── INFORMATION SUPPLIED ──

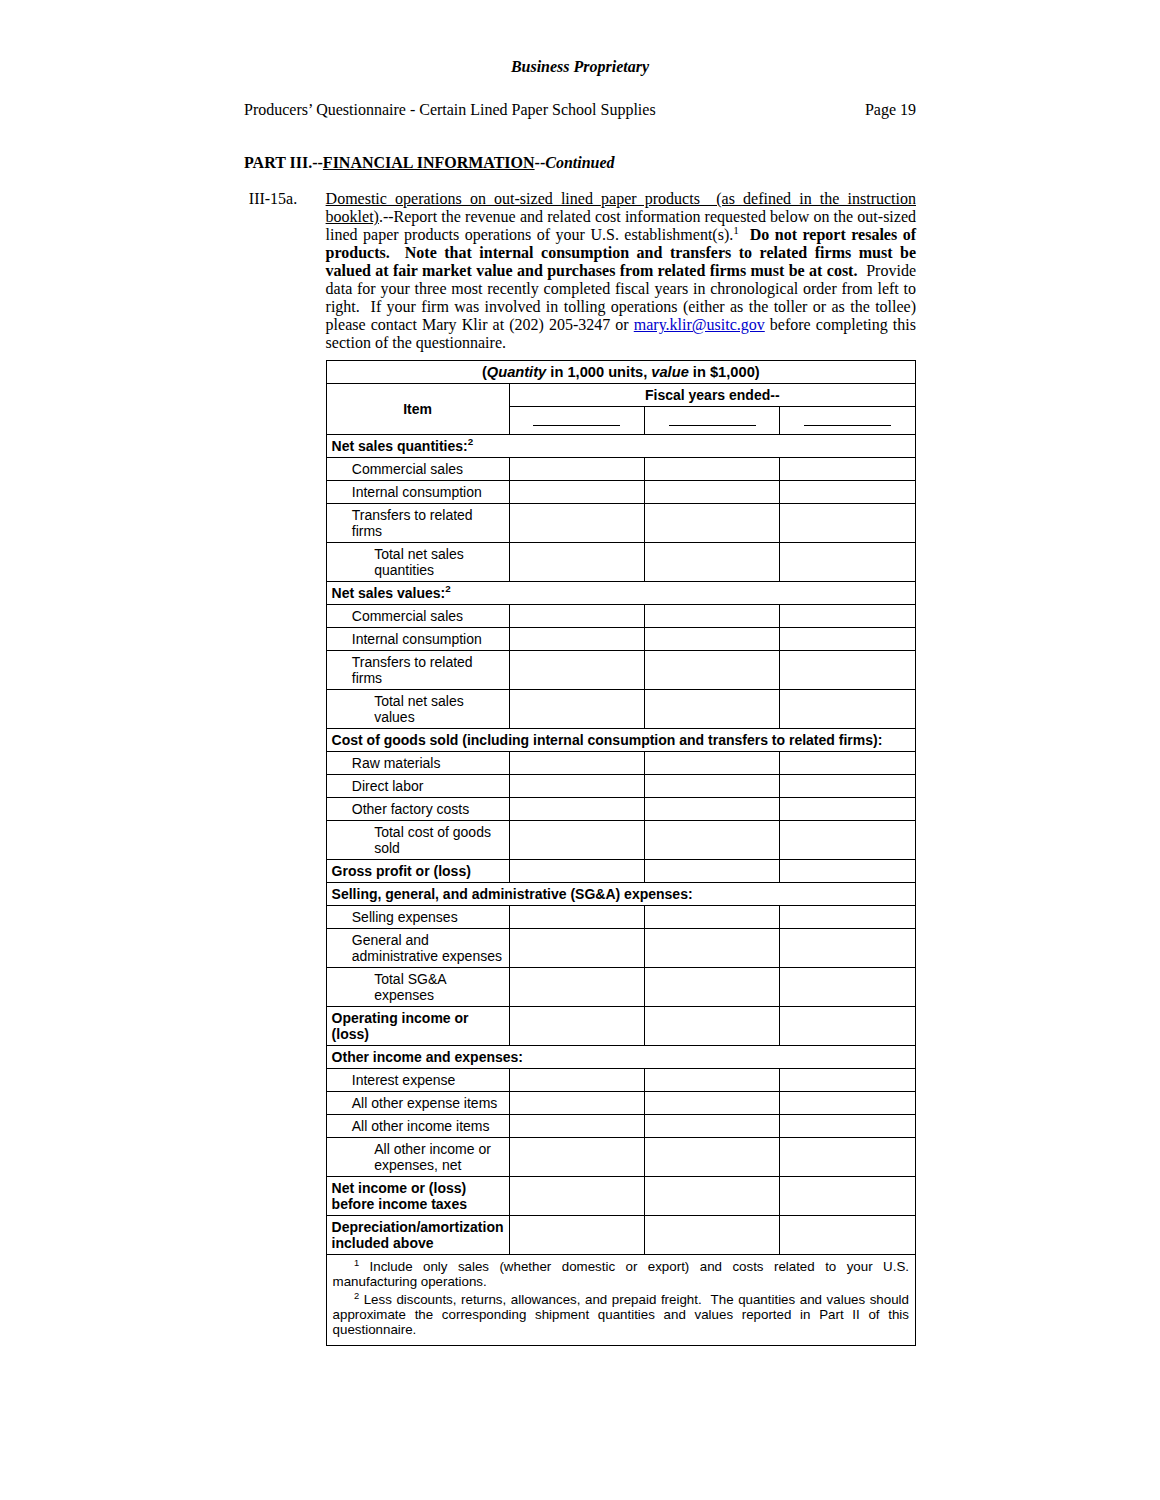Business Proprietary
Producers’ Questionnaire - Certain Lined Paper School Supplies
Page 19
PART III.--FINANCIAL INFORMATION--Continued
III-15a.
Domestic operations on out-sized lined paper products (as defined in the instruction booklet).--Report the revenue and related cost information requested below on the out-sized lined paper products operations of your U.S. establishment(s).1 Do not report resales of products. Note that internal consumption and transfers to related firms must be valued at fair market value and purchases from related firms must be at cost. Provide data for your three most recently completed fiscal years in chronological order from left to right. If your firm was involved in tolling operations (either as the toller or as the tollee) please contact Mary Klir at (202) 205-3247 or mary.klir@usitc.gov before completing this section of the questionnaire.
| ( Quantity in 1,000 units, value in $1,000) |
| Item | Fiscal years ended-- |
| Net sales quantities: 2 |
| Commercial sales | | | |
| Internal consumption | | | |
| Transfers to related firms | | | |
| Total net sales quantities | | | |
| Net sales values: 2 |
| Commercial sales | | | |
| Internal consumption | | | |
| Transfers to related firms | | | |
| Total net sales values | | | |
| Cost of goods sold (including internal consumption and transfers to related firms): |
| Raw materials | | | |
| Direct labor | | | |
| Other factory costs | | | |
| Total cost of goods sold | | | |
| Gross profit or (loss) | | | |
| Selling, general, and administrative (SG&A) expenses: |
| Selling expenses | | | |
| General and administrative expenses | | | |
| Total SG&A expenses | | | |
| Operating income or (loss) | | | |
| Other income and expenses: |
| Interest expense | | | |
| All other expense items | | | |
| All other income items | | | |
| All other income or expenses, net | | | |
| Net income or (loss) before income taxes | | | |
| Depreciation/amortization included above | | | |
1 Include only sales (whether domestic or export) and costs related to your U.S. manufacturing operations.
2 Less discounts, returns, allowances, and prepaid freight. The quantities and values should approximate the corresponding shipment quantities and values reported in Part II of this questionnaire.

───

[PROBLEM STATEMENT]:
Please find, in the entries above, every line where "before" occurs, and copy it.

[ANSWER BOX]:
Domestic operations on out-sized lined paper products (as defined in the instruction booklet).--Report the revenue and related cost information requested below on the out-sized lined paper products operations of your U.S. establishment(s).1 Do not report resales of products. Note that internal consumption and transfers to related firms must be valued at fair market value and purchases from related firms must be at cost. Provide data for your three most recently completed fiscal years in chronological order from left to right. If your firm was involved in tolling operations (either as the toller or as the tollee) please contact Mary Klir at (202) 205-3247 or mary.klir@usitc.gov before completing this section of the questionnaire.
| Net income or (loss) before income taxes | | | |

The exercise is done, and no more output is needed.